(Aim of the exercise)
Once you find the line with "X188661Y226779D01*" in the data that follows, repeat it and every line after it exactly, through the line with "X169576Y197559D01*".

(Data for the task)

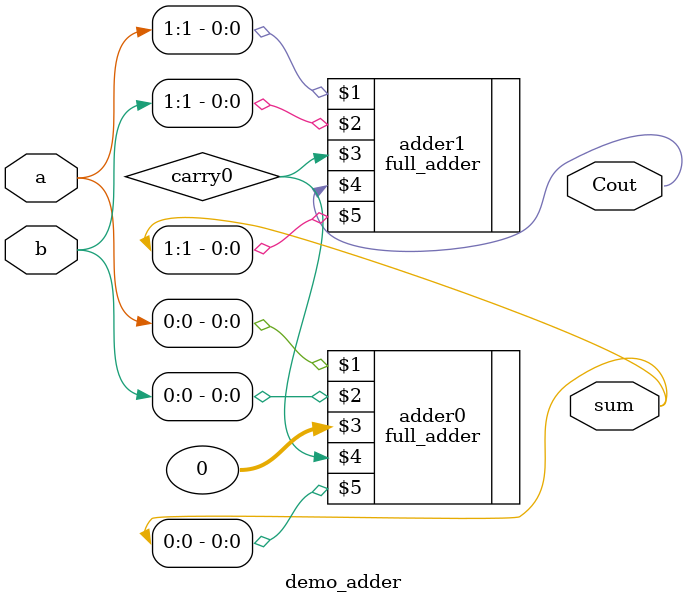
<source format=sv>
module demo_adder(a, b, Cout, sum);

input wire [1:0] a;
input wire [1:0] b;
output logic Cout;
output logic [1:0] sum;

wire carry0;
full_adder adder0(a[0],b[0],0,carry0,sum[0]);
full_adder adder1(a[1],b[1],carry0,Cout,sum[1]);


endmodule
</source>
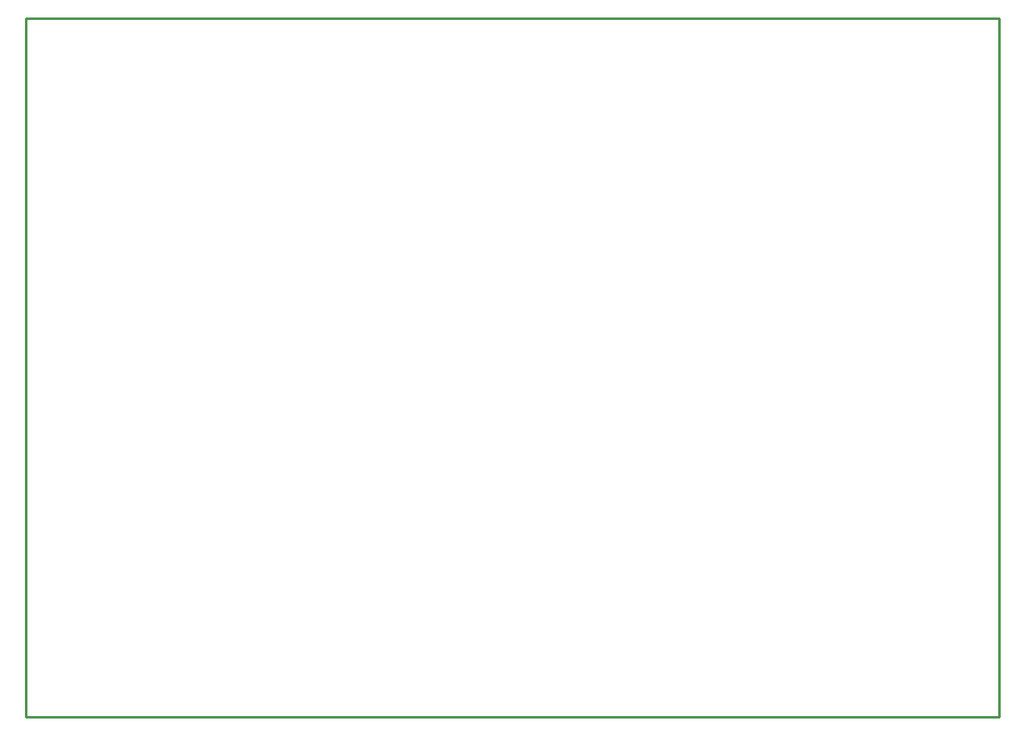
<source format=gm1>
G04*
G04 #@! TF.GenerationSoftware,Altium Limited,Altium Designer,21.1.1 (26)*
G04*
G04 Layer_Color=16711935*
%FSLAX25Y25*%
%MOIN*%
G70*
G04*
G04 #@! TF.SameCoordinates,E270421F-5236-4404-944A-E4286B30A106*
G04*
G04*
G04 #@! TF.FilePolarity,Positive*
G04*
G01*
G75*
%ADD11C,0.01000*%
D11*
X0Y0D02*
X390000D01*
Y280000D01*
X0D02*
X390000D01*
X0Y0D02*
Y280000D01*
M02*

</source>
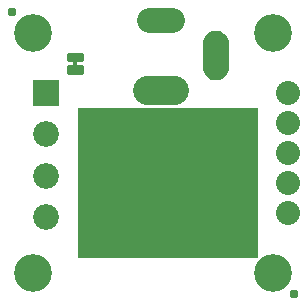
<source format=gbs>
G04 EAGLE Gerber RS-274X export*
G75*
%MOMM*%
%FSLAX34Y34*%
%LPD*%
%INSoldermask Bottom*%
%IPPOS*%
%AMOC8*
5,1,8,0,0,1.08239X$1,22.5*%
G01*
%ADD10R,15.240000X12.700000*%
%ADD11C,0.787400*%
%ADD12C,0.251966*%
%ADD13C,3.200400*%
%ADD14C,2.032000*%
%ADD15R,2.184400X2.184400*%
%ADD16C,2.184400*%
%ADD17C,2.152400*%
%ADD18C,2.452400*%

G36*
X182171Y188626D02*
X182171Y188626D01*
X182201Y188634D01*
X182301Y188649D01*
X184012Y189107D01*
X184041Y189120D01*
X184137Y189153D01*
X185742Y189901D01*
X185768Y189919D01*
X185857Y189968D01*
X187307Y190983D01*
X187330Y191005D01*
X187409Y191069D01*
X188661Y192321D01*
X188680Y192346D01*
X188747Y192423D01*
X189762Y193873D01*
X189776Y193901D01*
X189829Y193988D01*
X190577Y195593D01*
X190586Y195624D01*
X190623Y195718D01*
X191081Y197429D01*
X191084Y197460D01*
X191104Y197559D01*
X191258Y199324D01*
X191257Y199348D01*
X191261Y199390D01*
X191261Y219710D01*
X191260Y219718D01*
X191260Y219719D01*
X191258Y219729D01*
X191257Y219734D01*
X191258Y219776D01*
X191104Y221541D01*
X191096Y221571D01*
X191081Y221671D01*
X190623Y223382D01*
X190610Y223411D01*
X190577Y223507D01*
X189829Y225112D01*
X189811Y225138D01*
X189762Y225227D01*
X188747Y226677D01*
X188725Y226700D01*
X188661Y226779D01*
X187409Y228031D01*
X187384Y228050D01*
X187307Y228117D01*
X185857Y229132D01*
X185829Y229146D01*
X185742Y229199D01*
X184137Y229947D01*
X184106Y229956D01*
X184012Y229993D01*
X182301Y230451D01*
X182270Y230454D01*
X182171Y230474D01*
X180406Y230628D01*
X180375Y230626D01*
X180274Y230628D01*
X178509Y230474D01*
X178479Y230466D01*
X178379Y230451D01*
X176668Y229993D01*
X176639Y229980D01*
X176543Y229947D01*
X174938Y229199D01*
X174912Y229181D01*
X174823Y229132D01*
X173373Y228117D01*
X173350Y228095D01*
X173271Y228031D01*
X172019Y226779D01*
X172000Y226754D01*
X171933Y226677D01*
X170918Y225227D01*
X170904Y225199D01*
X170851Y225112D01*
X170103Y223507D01*
X170094Y223476D01*
X170057Y223382D01*
X169599Y221671D01*
X169596Y221640D01*
X169576Y221541D01*
X169422Y219776D01*
X169423Y219752D01*
X169419Y219710D01*
X169419Y199390D01*
X169423Y199366D01*
X169422Y199324D01*
X169576Y197559D01*
X169584Y197529D01*
X169599Y197429D01*
X170057Y195718D01*
X170070Y195689D01*
X170103Y195593D01*
X170851Y193988D01*
X170869Y193962D01*
X170918Y193873D01*
X171933Y192423D01*
X171955Y192400D01*
X172019Y192321D01*
X173271Y191069D01*
X173296Y191050D01*
X173373Y190983D01*
X174823Y189968D01*
X174851Y189954D01*
X174938Y189901D01*
X176543Y189153D01*
X176574Y189144D01*
X176668Y189107D01*
X178379Y188649D01*
X178410Y188646D01*
X178509Y188626D01*
X180274Y188472D01*
X180305Y188474D01*
X180406Y188472D01*
X182171Y188626D01*
G37*
G36*
X62295Y200672D02*
X62295Y200672D01*
X62361Y200674D01*
X62404Y200692D01*
X62451Y200700D01*
X62508Y200734D01*
X62568Y200759D01*
X62603Y200790D01*
X62644Y200815D01*
X62686Y200866D01*
X62734Y200910D01*
X62756Y200952D01*
X62785Y200989D01*
X62806Y201051D01*
X62837Y201110D01*
X62845Y201164D01*
X62857Y201201D01*
X62856Y201241D01*
X62864Y201295D01*
X62864Y205105D01*
X62853Y205170D01*
X62851Y205236D01*
X62833Y205279D01*
X62825Y205326D01*
X62791Y205383D01*
X62766Y205443D01*
X62735Y205478D01*
X62710Y205519D01*
X62659Y205561D01*
X62615Y205609D01*
X62573Y205631D01*
X62536Y205660D01*
X62474Y205681D01*
X62415Y205712D01*
X62361Y205720D01*
X62324Y205732D01*
X62284Y205731D01*
X62230Y205739D01*
X59690Y205739D01*
X59625Y205728D01*
X59559Y205726D01*
X59516Y205708D01*
X59469Y205700D01*
X59412Y205666D01*
X59352Y205641D01*
X59317Y205610D01*
X59276Y205585D01*
X59235Y205534D01*
X59186Y205490D01*
X59164Y205448D01*
X59135Y205411D01*
X59114Y205349D01*
X59083Y205290D01*
X59075Y205236D01*
X59063Y205199D01*
X59063Y205195D01*
X59063Y205194D01*
X59064Y205159D01*
X59056Y205105D01*
X59056Y201295D01*
X59067Y201230D01*
X59069Y201164D01*
X59087Y201121D01*
X59095Y201074D01*
X59129Y201017D01*
X59154Y200957D01*
X59185Y200922D01*
X59210Y200881D01*
X59261Y200840D01*
X59305Y200791D01*
X59347Y200769D01*
X59384Y200740D01*
X59446Y200719D01*
X59505Y200688D01*
X59559Y200680D01*
X59596Y200668D01*
X59636Y200669D01*
X59690Y200661D01*
X62230Y200661D01*
X62295Y200672D01*
G37*
D10*
X139700Y101600D03*
D11*
X246380Y7620D03*
X7620Y246380D03*
D12*
X55108Y211211D02*
X55108Y205603D01*
X55108Y211211D02*
X66812Y211211D01*
X66812Y205603D01*
X55108Y205603D01*
X55108Y207997D02*
X66812Y207997D01*
X66812Y210391D02*
X55108Y210391D01*
X55108Y200797D02*
X55108Y195189D01*
X55108Y200797D02*
X66812Y200797D01*
X66812Y195189D01*
X55108Y195189D01*
X55108Y197583D02*
X66812Y197583D01*
X66812Y199977D02*
X55108Y199977D01*
D13*
X25400Y228600D03*
X25400Y25400D03*
X228600Y228600D03*
X228600Y25400D03*
D14*
X241300Y177800D03*
X241300Y152400D03*
X241300Y127000D03*
X241300Y101600D03*
X241300Y76200D03*
D15*
X36830Y177800D03*
D16*
X36830Y142800D03*
X36830Y107800D03*
X36830Y72800D03*
D17*
X123350Y240030D02*
X143350Y240030D01*
D18*
X144850Y180340D02*
X121850Y180340D01*
M02*

</source>
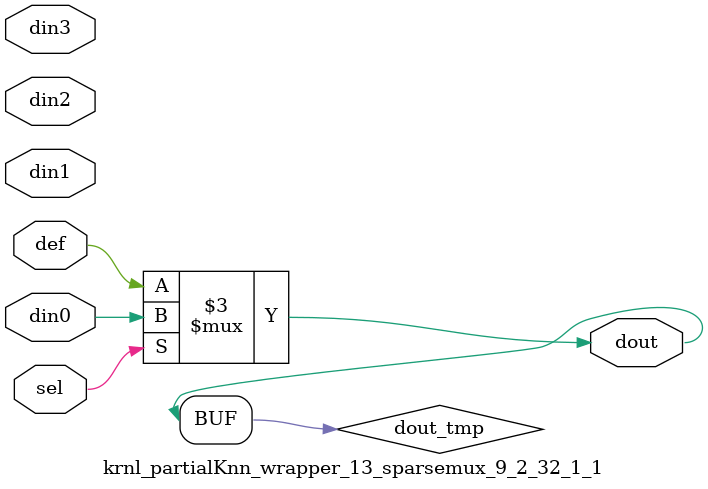
<source format=v>
`timescale 1 ns / 1 ps
module krnl_partialKnn_wrapper_13_sparsemux_9_2_32_1_1 (din0,din1,din2,din3,def,sel,dout);
parameter din0_WIDTH = 1;
parameter din1_WIDTH = 1;
parameter din2_WIDTH = 1;
parameter din3_WIDTH = 1;
parameter def_WIDTH = 1;
parameter sel_WIDTH = 1;
parameter dout_WIDTH = 1;
parameter [sel_WIDTH-1:0] CASE0 = 1;
parameter [sel_WIDTH-1:0] CASE1 = 1;
parameter [sel_WIDTH-1:0] CASE2 = 1;
parameter [sel_WIDTH-1:0] CASE3 = 1;
parameter ID = 1;
parameter NUM_STAGE = 1;
input [din0_WIDTH-1:0] din0;
input [din1_WIDTH-1:0] din1;
input [din2_WIDTH-1:0] din2;
input [din3_WIDTH-1:0] din3;
input [def_WIDTH-1:0] def;
input [sel_WIDTH-1:0] sel;
output [dout_WIDTH-1:0] dout;
reg [dout_WIDTH-1:0] dout_tmp;
always @ (*) begin
case (sel)
    
    CASE0 : dout_tmp = din0;
    
    CASE1 : dout_tmp = din1;
    
    CASE2 : dout_tmp = din2;
    
    CASE3 : dout_tmp = din3;
    
    default : dout_tmp = def;
endcase
end
assign dout = dout_tmp;
endmodule
</source>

(Exercise response)
X188661Y226779D01*
X187409Y228031D01*
X187384Y228050D01*
X187307Y228117D01*
X185857Y229132D01*
X185829Y229146D01*
X185742Y229199D01*
X184137Y229947D01*
X184106Y229956D01*
X184012Y229993D01*
X182301Y230451D01*
X182270Y230454D01*
X182171Y230474D01*
X180406Y230628D01*
X180375Y230626D01*
X180274Y230628D01*
X178509Y230474D01*
X178479Y230466D01*
X178379Y230451D01*
X176668Y229993D01*
X176639Y229980D01*
X176543Y229947D01*
X174938Y229199D01*
X174912Y229181D01*
X174823Y229132D01*
X173373Y228117D01*
X173350Y228095D01*
X173271Y228031D01*
X172019Y226779D01*
X172000Y226754D01*
X171933Y226677D01*
X170918Y225227D01*
X170904Y225199D01*
X170851Y225112D01*
X170103Y223507D01*
X170094Y223476D01*
X170057Y223382D01*
X169599Y221671D01*
X169596Y221640D01*
X169576Y221541D01*
X169422Y219776D01*
X169423Y219752D01*
X169419Y219710D01*
X169419Y199390D01*
X169423Y199366D01*
X169422Y199324D01*
X169576Y197559D01*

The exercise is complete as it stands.